Los días siguientes fueron terribles, no podía dejar de pensar en él. Había que andar con mucho cuidado por las calles, se habían vuelto peligrosas, andaban autos verdes por todos lados que te paraban preguntándote a dónde ibas, porqué, con quién, etc. Un día, llegó una carta al hospital: se prohibía terminantemente formar comunidades, dictar talleres, terapias de grupo, en todo el país. Una enfermera, como tratando de justificar tamaña atrocidad me miró y me dijo: “Y si, pasa que comunidad suena parecido a Comunismo”. Estaba indignada. ¿Qué tanto daño le iba a hacer a la junta militar una pequeña comunidad de locos como la que yo tenía ahí?
A escondidas, sin permiso, continué con mis talleres.
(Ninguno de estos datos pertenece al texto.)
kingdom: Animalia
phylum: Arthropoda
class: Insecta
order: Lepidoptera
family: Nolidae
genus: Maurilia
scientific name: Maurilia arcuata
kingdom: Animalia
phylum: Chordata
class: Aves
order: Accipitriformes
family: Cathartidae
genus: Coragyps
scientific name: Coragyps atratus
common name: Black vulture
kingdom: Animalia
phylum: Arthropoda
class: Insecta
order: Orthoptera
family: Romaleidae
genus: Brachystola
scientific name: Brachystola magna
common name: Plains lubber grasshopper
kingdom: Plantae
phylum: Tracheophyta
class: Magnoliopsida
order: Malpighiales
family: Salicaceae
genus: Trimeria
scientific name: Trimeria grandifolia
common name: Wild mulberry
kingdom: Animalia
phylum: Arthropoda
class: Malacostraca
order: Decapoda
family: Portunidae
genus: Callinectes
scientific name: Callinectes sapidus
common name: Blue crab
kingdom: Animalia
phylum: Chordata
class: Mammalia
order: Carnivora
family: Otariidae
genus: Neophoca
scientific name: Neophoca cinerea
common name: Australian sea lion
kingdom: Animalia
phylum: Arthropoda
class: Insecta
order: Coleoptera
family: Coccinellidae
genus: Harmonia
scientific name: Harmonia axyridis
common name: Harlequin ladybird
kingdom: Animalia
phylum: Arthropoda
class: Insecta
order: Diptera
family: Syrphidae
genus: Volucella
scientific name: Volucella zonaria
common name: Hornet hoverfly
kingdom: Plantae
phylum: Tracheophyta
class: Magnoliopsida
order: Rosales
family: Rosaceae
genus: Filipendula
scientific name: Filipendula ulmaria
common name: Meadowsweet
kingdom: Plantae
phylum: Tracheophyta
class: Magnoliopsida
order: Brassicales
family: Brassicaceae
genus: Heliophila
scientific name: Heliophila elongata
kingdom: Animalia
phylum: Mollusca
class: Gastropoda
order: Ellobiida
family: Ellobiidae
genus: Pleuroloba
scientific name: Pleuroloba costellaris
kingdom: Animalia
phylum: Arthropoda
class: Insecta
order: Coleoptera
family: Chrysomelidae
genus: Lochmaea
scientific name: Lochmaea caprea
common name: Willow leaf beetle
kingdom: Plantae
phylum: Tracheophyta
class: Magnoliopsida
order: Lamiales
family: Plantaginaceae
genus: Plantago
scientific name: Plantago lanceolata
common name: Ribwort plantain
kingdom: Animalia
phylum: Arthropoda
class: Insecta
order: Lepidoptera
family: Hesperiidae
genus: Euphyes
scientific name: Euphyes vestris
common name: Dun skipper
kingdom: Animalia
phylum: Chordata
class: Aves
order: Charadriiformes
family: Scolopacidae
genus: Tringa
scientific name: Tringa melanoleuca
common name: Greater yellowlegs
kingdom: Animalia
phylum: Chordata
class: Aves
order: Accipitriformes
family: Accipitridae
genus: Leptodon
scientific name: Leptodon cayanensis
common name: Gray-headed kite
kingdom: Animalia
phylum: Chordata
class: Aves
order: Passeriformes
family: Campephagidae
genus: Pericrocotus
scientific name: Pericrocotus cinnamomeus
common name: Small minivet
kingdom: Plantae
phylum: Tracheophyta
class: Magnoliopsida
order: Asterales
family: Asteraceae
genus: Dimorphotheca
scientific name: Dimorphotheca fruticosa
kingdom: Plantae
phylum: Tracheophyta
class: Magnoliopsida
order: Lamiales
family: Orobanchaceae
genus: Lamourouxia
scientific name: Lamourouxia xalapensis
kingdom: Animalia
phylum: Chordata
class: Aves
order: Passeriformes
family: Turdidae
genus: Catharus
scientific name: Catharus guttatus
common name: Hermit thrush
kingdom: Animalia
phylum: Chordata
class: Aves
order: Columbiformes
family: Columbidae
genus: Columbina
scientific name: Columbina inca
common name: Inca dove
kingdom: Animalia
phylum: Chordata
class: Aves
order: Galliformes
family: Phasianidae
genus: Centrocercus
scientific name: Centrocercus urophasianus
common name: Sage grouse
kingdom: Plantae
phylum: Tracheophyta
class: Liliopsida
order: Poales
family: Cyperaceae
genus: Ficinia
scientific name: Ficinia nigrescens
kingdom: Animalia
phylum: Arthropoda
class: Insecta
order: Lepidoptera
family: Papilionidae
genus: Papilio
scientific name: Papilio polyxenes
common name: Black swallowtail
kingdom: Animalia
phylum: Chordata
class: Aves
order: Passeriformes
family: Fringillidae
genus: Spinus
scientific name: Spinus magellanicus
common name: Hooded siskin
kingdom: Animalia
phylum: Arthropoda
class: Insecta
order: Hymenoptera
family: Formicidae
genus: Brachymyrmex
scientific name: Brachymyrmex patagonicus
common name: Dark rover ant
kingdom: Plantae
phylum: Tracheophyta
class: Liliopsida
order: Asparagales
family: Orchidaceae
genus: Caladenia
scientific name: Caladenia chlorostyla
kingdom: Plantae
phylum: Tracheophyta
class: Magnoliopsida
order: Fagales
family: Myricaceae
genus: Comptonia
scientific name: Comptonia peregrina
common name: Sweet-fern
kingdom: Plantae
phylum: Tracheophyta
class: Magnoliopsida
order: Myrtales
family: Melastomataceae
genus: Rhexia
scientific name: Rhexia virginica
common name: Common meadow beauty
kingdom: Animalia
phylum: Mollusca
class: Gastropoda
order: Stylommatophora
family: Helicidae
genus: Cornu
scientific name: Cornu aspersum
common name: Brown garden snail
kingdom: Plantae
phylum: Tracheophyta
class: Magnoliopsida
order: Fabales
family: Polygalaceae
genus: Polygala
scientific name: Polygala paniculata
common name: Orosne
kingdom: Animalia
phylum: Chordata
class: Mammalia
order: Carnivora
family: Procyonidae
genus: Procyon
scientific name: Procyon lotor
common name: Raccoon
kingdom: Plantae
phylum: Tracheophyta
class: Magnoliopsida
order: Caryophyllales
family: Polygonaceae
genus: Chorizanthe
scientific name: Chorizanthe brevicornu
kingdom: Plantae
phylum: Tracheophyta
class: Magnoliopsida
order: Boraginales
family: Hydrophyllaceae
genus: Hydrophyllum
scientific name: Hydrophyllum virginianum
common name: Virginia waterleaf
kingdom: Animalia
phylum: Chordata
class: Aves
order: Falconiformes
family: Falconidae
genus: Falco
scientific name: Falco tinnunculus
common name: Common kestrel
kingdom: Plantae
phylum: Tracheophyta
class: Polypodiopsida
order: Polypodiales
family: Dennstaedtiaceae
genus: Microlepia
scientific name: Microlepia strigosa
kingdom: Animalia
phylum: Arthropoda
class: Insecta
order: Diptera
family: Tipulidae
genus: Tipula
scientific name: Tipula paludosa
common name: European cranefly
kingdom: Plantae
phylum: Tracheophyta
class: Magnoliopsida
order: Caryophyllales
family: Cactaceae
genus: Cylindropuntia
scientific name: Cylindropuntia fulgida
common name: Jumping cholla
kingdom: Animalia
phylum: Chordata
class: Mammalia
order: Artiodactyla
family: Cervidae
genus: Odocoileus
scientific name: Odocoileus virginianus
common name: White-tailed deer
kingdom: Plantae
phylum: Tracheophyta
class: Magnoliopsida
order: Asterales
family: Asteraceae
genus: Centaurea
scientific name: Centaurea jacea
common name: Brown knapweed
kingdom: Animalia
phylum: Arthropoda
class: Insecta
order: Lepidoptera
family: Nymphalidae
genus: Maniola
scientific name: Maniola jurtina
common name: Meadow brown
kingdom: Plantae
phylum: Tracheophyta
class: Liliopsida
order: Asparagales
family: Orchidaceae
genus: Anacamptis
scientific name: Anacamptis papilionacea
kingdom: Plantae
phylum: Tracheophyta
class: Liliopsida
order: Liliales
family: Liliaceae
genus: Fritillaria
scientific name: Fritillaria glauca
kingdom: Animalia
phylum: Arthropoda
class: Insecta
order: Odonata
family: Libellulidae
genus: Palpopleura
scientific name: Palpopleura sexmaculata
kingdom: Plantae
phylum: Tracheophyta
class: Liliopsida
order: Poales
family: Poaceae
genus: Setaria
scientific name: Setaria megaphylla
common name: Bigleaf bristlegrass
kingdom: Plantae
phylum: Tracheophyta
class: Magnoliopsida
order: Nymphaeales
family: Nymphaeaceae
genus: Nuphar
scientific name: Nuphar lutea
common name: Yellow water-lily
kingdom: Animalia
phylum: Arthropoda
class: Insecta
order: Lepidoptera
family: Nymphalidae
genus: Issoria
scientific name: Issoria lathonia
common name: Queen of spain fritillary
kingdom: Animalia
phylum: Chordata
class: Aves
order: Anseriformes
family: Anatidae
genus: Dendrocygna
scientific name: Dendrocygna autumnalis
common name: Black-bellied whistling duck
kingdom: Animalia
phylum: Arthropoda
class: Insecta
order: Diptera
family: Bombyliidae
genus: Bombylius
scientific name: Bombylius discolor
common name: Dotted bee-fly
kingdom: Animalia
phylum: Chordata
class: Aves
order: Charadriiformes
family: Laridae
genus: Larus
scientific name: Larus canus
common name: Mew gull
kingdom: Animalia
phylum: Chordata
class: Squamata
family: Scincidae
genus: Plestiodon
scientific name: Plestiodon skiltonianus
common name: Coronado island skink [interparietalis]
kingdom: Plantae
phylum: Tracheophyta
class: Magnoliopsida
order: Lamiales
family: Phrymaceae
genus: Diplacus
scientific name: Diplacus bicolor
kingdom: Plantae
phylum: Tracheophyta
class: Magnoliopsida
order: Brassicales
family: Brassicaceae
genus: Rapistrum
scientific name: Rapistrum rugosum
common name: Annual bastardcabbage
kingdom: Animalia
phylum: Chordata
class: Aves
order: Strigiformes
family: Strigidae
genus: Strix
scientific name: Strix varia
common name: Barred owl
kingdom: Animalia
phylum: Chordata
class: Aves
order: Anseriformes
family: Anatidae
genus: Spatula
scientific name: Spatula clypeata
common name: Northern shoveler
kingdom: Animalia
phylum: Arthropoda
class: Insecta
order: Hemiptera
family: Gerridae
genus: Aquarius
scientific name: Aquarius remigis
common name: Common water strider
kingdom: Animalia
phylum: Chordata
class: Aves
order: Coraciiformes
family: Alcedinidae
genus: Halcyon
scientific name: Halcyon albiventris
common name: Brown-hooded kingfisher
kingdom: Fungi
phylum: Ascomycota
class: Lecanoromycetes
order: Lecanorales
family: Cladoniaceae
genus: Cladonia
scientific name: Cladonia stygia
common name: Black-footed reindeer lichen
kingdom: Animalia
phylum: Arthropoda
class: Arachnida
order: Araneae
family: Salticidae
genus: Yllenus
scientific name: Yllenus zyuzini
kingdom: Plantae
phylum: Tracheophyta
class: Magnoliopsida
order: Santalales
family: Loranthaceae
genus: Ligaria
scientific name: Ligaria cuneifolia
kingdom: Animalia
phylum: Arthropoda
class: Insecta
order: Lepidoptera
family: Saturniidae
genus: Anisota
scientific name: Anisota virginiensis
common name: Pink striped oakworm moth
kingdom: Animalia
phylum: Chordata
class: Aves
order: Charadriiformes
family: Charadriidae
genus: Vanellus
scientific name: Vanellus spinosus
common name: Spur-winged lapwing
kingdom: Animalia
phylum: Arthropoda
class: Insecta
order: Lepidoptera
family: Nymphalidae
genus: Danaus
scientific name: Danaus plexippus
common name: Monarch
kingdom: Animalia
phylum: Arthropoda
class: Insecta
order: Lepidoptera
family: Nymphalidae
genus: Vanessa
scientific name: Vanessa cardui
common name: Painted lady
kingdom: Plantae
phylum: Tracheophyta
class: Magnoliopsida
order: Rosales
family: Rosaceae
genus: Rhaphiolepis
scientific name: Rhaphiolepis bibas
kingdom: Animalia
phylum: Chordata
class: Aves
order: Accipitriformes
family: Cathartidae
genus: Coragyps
Compraba acuarelas y papeles con mi sueldo para que pinten, hacía bizcochuelo y llevaba para que tomen mate, cantábamos, nos reíamos. Por un rato, todos nos olvidábamos de lo malo. Un día, el director me mandó a llamar y me advirtió que no podía seguir haciendo eso. “¿Haciendo que?” le pregunté, y me contestó furioso “No te hagas la boluda. No lo hagas más porque nos vas a perjudicar a todos y eso no lo puedo permitir. Prometemelo por favor”. Asentí con la cabeza y me fui. Pero ambos sabíamos que no iba a cumplir con esa promesa. Continué, por unos días, como si nada, y eventualmente dejaron de advertirme. Una tarde, cuando estaba saliendo de mi consultorio, sonó el teléfono. Era mi madre: “Hola ma, si a las nueve estoy ahí. ¿Hiciste milanesas? ¡Qué rico! Dale, nos vemos más tarde».
Caminé unos pocos metros para ir a la parada del colectivo, sentí un auto frenar y cuando giré vi a un par de tipos, con anteojos oscuros, que me subieron a su auto, acusándome de comunista, conspiradora y traidora. Uno de mis locos del taller lo vio todo. Sorprendido o confundido, no lo sé, solo atinó a saludarme con la mano, como en un último adiós.
Esa noche me mataron, aplicando, paradójicamente, electroshock, la misma terapia, aunque esta más violenta y cruel, a la que yo me oponía tanto. Al principio pensé que todo había sido un sueño. Todas las mañanas continué yendo al hospital. Estaba hablando con mi paciente, el mismo que me saludó. Bajó la cabeza y su rostro se ensombreció. Me dijo “Solo yo te veo, doc. Nadie más”. Quise hablar y la voz no me salió. Una enfermera lo vino a buscar, estaba empezando a llover. Lo miró y le preguntó: “¿Con quién hablás?” y él le contestó: “Con nadie”. En ese momento entendí todo. Nunca me iba a poder ir del hospital.